Back in June, SZA went on syndicated US radio show The Breakfast Club to promote her new album Ctrl. After being introduced as ‘the side chick’, SZA cuts the host Charlemagne Tha God, saying ‘First of all, I know exactly what you’re going to talk about’. Unphased by her warning, Charlemagne goes on and tells her that the album ‘represents for the girl who is dating a guy who has another girl, but like most side chicks they want to be the main girl’. SZA gently goes on to explain how this is a reductive view of her album, which is about ‘taking the power back’. Still insensitive to her message, the other male host ends up saying that the album feels lonely and that after listening to it, he felt like she needed a big hug.
To anyone who has been paying attention to the recent evolutions of the R&B and hip hop scenes, the double-standards in the reception of SZA’s album are quite obvious. Singers such as The Weeknd made a career out of discussing their loneliness, substance abuse and insecurities. ‘Hotline Bling’ and other songs discussing a man’s inability to obtain’s a woman’s attention are on top of the charts. Despite the fact that views on casual sex tend to become more and more liberal, women’s right to own their sexuality is still a right that society feels comfortable to challenge. In Ctrl, SZA draws on her personal experience and explores women’s sexuality in a direct and honest way which was so far mostly reserved to male R&B and pop artists.
‘Supermodel’, the album’s first song, opens with an excerpt of a vocal recording of SZA’s mother saying that her greatest fear is to lose control. What follows is the story of a messy breakup, in which SZA sings about having insecurities about not being loved back the way she wants to, which conflicts with her desire to be strong and independent.
This is a common theme in the album, which explores the difficulties of a black woman’s dating life: living in societies which tends to put self-interest above anything else means that the dating game is a rigged one. And calls for women to be strong, independent, self-sufficient and `lean in’ occult the fact that self-doubt is often the only option for those who feel the pressure to conform to societies’ expectations and the policing of women’s bodies and minds.
While ‘it’s ok to be sexy and horny’ has long been advocated by female R&B singers, SZA seems to say here that it’s also ok to be messy. ‘Love Galore’ recounts the tail of a woman who looses confidence in herself after a loveless relationship (“Why you bother me when you know you don’t want me?“). SZA opens up in ‘Drew Barrymore’ about her struggles with low self-esteem (“I get so lonely I forget what I’m worth”), rejects gender roles and accept herself on ‘Normal Girl’, and expresses her desire to give love another chance in `Pretty Little Birds’.

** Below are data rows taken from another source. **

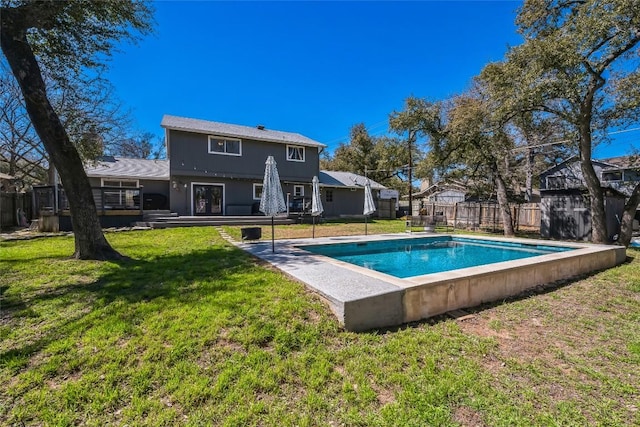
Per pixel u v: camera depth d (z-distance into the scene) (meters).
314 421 2.06
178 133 15.20
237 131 17.02
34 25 5.27
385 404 2.24
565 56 7.96
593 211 9.91
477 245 10.51
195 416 2.04
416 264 7.75
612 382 2.63
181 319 3.28
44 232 10.19
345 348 2.99
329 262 5.82
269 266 5.61
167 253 7.00
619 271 6.79
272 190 6.99
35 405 2.09
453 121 12.80
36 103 5.48
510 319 4.03
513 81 9.59
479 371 2.73
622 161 15.09
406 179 35.38
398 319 3.77
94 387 2.26
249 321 3.26
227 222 13.71
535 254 8.93
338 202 20.80
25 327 3.09
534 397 2.39
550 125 14.10
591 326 3.83
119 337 2.91
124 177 14.62
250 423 2.01
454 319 3.98
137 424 1.96
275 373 2.50
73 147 5.93
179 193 15.28
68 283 4.52
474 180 17.61
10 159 15.92
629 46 7.97
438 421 2.09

‘Doves in The Wind’, written at the glory of the `pussy’, directly echoes to the numerous phallic metaphors in recent R&B, with Kendrick Lamar rapping “How many times does she have to tell you that this dick is disposable?’’. The much talked about “The Weekend”, in which she discusses being the other woman and being cool with it, is particularly within the context of a year marked by a strong advocacy for (sex-positive) feminism, and echoes to black female-led TV shows such as HBO’s Insecure and Netflix’s She’s Gotta Have It which portray self-care and self-determination as acts of rebellion, telling young women that their lives can be messy, and that there’s nothing wrong with that.